= Collective trade mark =

A collective trademark, collective trade mark, or collective mark is a trademark owned by an organization (such as an association), used by its members to identify themselves with a level of quality or accuracy, geographical origin, or other characteristics set by the organization.

Collective trademarks are exceptions to the underlying principle of trademarks in that most trademarks serve as "badges of origin"; they indicate the individual source of the goods or services. A collective trademark, however, can be used by a variety of traders, rather than just one individual concern, provided that the trader belongs to the association.

Collective trademarks differ from certification marks. The main difference is that collective trademarks may be used by particular members of the organization which owns them, while certification marks may be used by anybody who complies with the standards defined by the owner of the particular certification mark.
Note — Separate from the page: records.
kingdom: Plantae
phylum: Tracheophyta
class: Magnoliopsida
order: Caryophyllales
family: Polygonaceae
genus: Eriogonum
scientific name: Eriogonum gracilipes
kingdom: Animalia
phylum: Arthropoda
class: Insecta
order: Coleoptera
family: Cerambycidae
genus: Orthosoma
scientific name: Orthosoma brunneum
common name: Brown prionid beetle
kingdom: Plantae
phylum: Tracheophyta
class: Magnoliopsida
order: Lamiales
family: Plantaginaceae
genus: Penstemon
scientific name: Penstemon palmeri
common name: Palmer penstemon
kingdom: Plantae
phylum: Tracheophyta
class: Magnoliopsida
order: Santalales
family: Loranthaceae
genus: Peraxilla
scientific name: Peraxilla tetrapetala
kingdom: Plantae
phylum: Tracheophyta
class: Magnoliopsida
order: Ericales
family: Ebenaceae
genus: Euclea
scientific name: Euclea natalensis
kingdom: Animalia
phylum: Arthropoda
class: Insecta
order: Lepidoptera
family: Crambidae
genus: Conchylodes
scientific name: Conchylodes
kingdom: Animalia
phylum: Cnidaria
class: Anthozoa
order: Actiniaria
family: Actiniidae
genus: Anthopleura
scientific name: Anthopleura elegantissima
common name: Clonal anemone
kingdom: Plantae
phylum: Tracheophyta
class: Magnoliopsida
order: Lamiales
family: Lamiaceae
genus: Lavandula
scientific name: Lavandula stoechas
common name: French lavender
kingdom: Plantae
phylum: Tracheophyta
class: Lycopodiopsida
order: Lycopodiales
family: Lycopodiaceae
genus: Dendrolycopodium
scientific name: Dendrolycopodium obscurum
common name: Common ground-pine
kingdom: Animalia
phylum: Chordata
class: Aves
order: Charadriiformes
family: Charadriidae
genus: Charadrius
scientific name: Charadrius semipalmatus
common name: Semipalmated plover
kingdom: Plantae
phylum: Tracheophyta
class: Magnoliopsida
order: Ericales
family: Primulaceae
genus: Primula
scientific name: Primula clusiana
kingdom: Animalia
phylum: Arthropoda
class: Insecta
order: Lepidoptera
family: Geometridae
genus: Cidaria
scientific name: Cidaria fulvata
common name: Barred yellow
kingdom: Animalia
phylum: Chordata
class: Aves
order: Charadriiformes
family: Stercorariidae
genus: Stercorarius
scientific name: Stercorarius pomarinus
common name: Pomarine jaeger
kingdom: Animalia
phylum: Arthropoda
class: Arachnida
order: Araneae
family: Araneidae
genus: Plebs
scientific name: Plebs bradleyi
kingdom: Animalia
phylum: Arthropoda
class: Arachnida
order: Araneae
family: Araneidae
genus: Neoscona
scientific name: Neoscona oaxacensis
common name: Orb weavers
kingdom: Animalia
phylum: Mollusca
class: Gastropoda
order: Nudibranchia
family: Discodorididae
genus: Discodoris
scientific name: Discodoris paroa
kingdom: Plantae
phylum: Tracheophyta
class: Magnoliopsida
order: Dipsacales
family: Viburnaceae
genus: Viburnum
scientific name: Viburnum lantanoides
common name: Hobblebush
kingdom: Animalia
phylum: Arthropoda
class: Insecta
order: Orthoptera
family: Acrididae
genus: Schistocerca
All these factors are being completely at the level of intellectual property.

== Regulations on use ==
National trademark laws in some countries (such as Finland, Germany, Hungary and Switzerland) provide for the filing of the regulations as an additional requirement for registration of the collective trademark.

The regulations shall normally specify:
- the name and seat of the organization,
- information on the members authorized to use the collective trademark, including their names, addresses and seats,
- the conditions of membership,
- the conditions of use of the collective trademark,
- the prescriptions relating to the control of the use of the collective trademark,
- the order of proceedings against unauthorized use of the collective trademark.

The main purpose of the regulations is to protect consumers against misleading practices.

== Jurisdictional differences ==
===China===
In China, collective marks are also used, but with some differences from European law. Geographical indications can be registered as a collective mark, in which case the association must admit eligible applicants who qualify under their bylaws, and an otherwise qualifying applicant has the right to use the collective mark even if they do not join the association.

== International treaties ==
Many jurisdictions have been required to amend their trademark legislation in order to accommodate the requirement of protection of collective marks under TRIPs. Art. 7 bis of the Paris Convention also requires signatories "to accept for filing and to protect collective marks belonging to associations the existence of which is not contrary to the law of the country of origin, even if such organizations do not possess an industrial or commercial establishment."

== Examples ==
Examples of collective trademarks include:
- the "CA" device used by the Institute of Chartered Accountants;
- the mark "CPA", used to indicate members of the Society of Certified Public Accountants; and,
- the marks of various confederated lobby groups.

==Related cases==
- The Parma Ham case [1991] RPC 251, in which the Consorzio del Prosciutto di Parma sued for passing off their unregistered collective mark;
- Association of Certified Public Accountants v. Trade Secretary [1998] 1 WLR 164.